* [TASK BRIEF] Update the records below by changing every "pose" to "camera" and leaving everything else as it is. Omit the pictures when you give the lines back.

* [DATASET ROWS]

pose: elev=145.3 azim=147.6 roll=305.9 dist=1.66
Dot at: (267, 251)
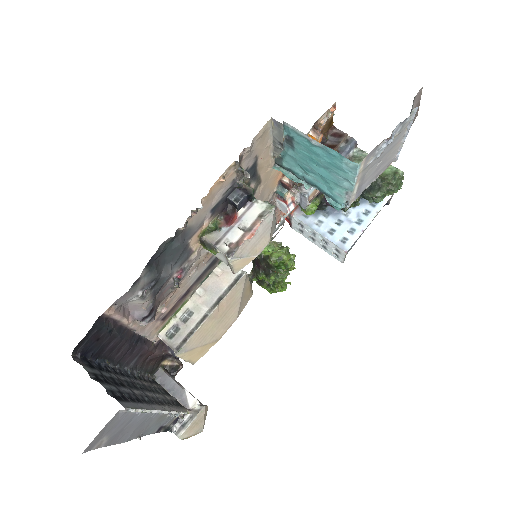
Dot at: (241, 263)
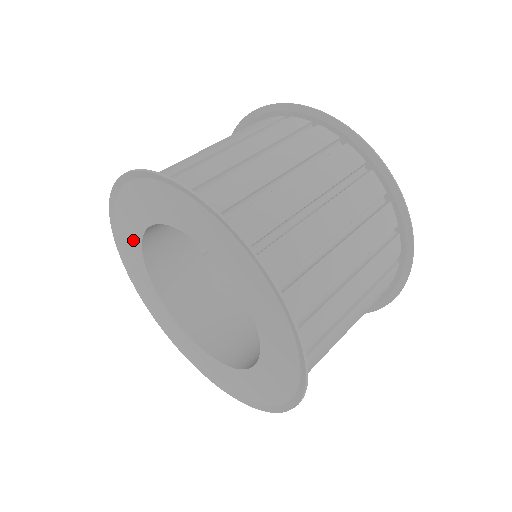
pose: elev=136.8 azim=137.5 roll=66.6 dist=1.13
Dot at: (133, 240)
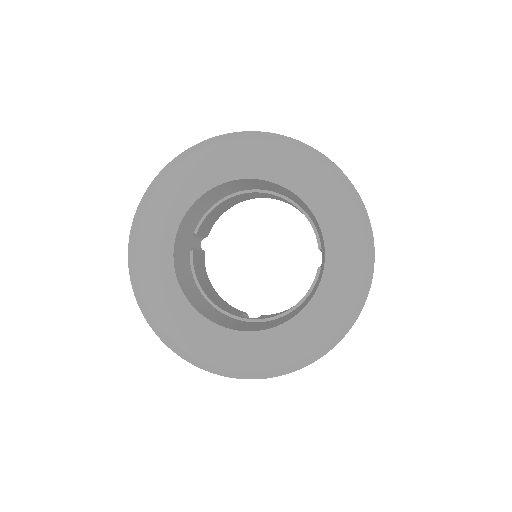
Dot at: (184, 195)
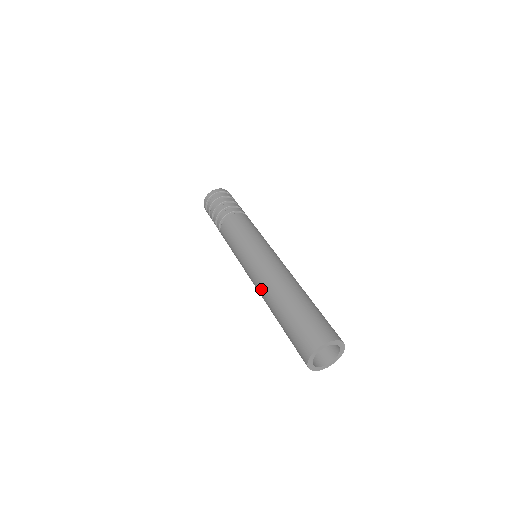
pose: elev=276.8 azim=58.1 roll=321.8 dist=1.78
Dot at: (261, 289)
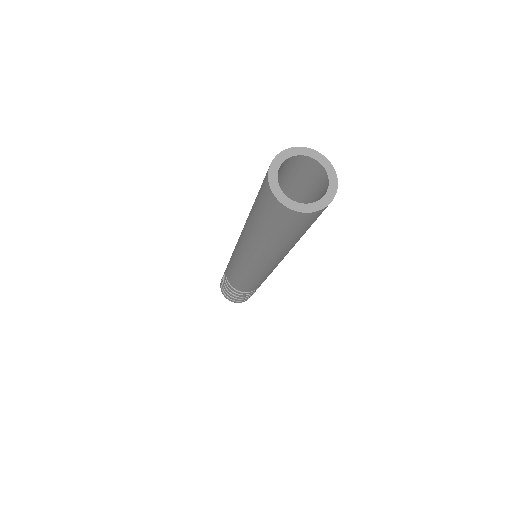
Dot at: (242, 235)
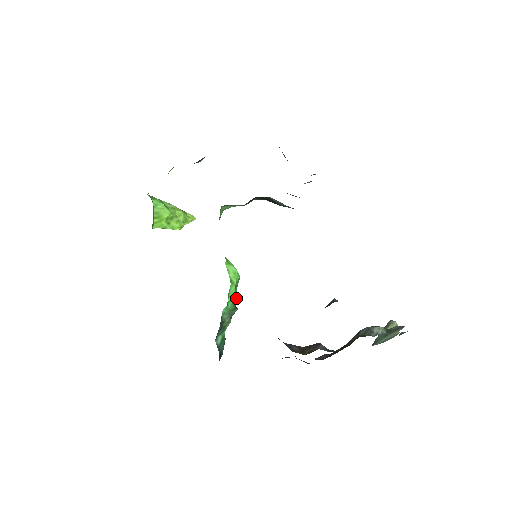
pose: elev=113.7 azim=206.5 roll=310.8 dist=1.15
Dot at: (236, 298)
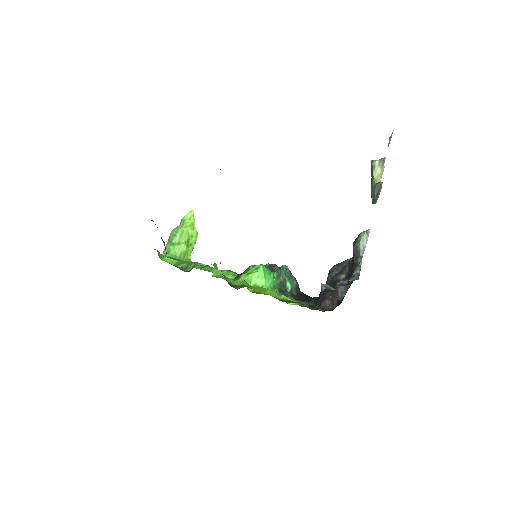
Dot at: (273, 274)
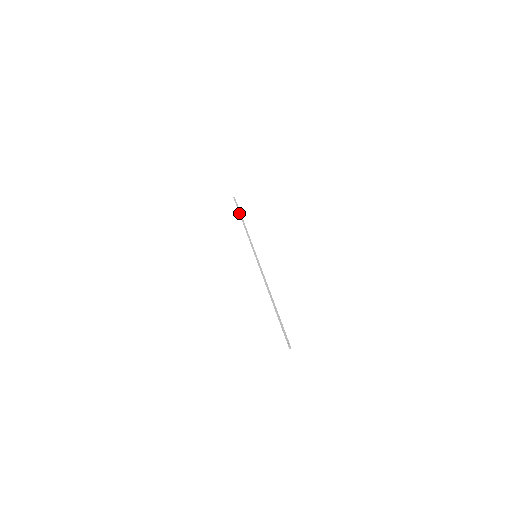
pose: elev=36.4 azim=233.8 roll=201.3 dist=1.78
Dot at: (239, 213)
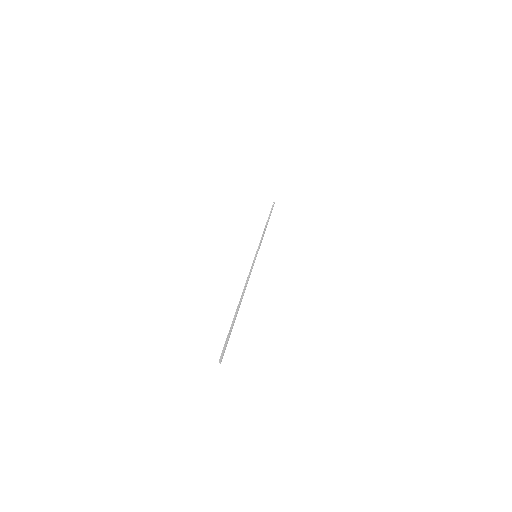
Dot at: (269, 215)
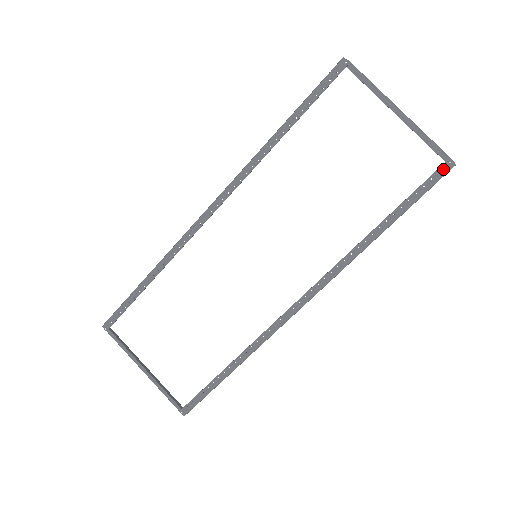
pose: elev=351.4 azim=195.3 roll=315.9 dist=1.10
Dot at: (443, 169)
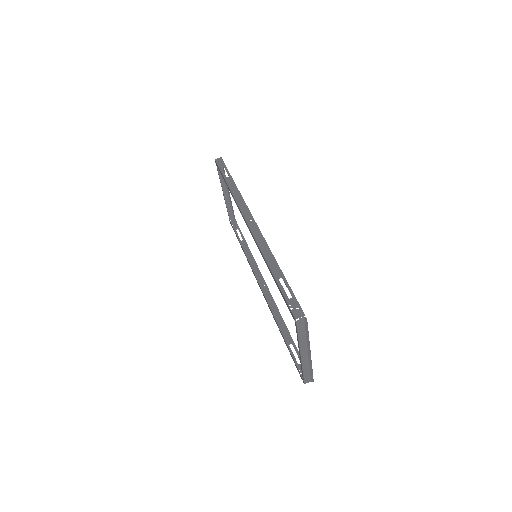
Dot at: (301, 376)
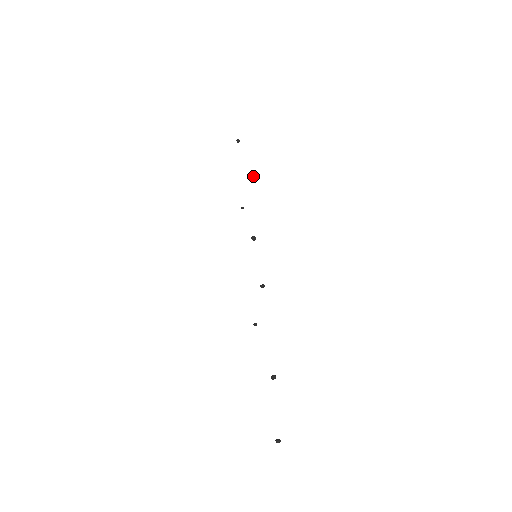
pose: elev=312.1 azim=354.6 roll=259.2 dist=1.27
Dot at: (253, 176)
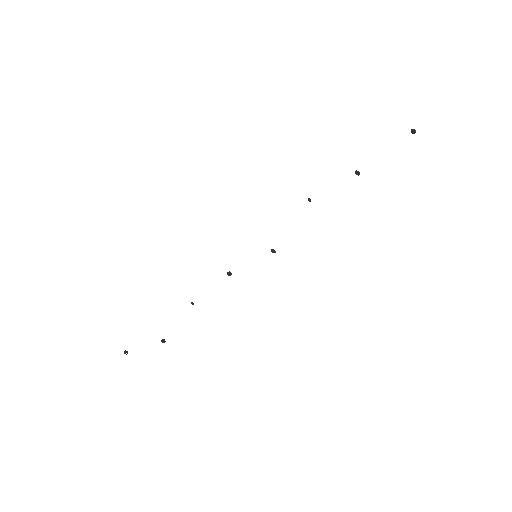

* [EXERCISE RESPONSE]
camera: elev=145.3 azim=147.6 roll=305.9 dist=1.66
Dot at: (267, 251)
Dot at: (241, 263)
camera: elev=136.8 azim=137.5 roll=66.6 dist=1.13
Dot at: (133, 240)
Dot at: (184, 195)
camera: elev=276.8 azim=58.1 roll=321.8 dist=1.78
Dot at: (261, 289)
Dot at: (242, 235)
camera: elev=113.7 azim=206.5 roll=310.8 dist=1.15
Dot at: (236, 298)
Dot at: (273, 274)
camera: elev=36.4 azim=233.8 roll=201.3 dist=1.78
Dot at: (239, 213)
Dot at: (269, 215)
camera: elev=351.4 azim=195.3 roll=315.9 dist=1.10
Dot at: (443, 169)
Dot at: (301, 376)
camera: elev=312.1 azim=354.6 roll=259.2 dist=1.27
Dot at: (253, 176)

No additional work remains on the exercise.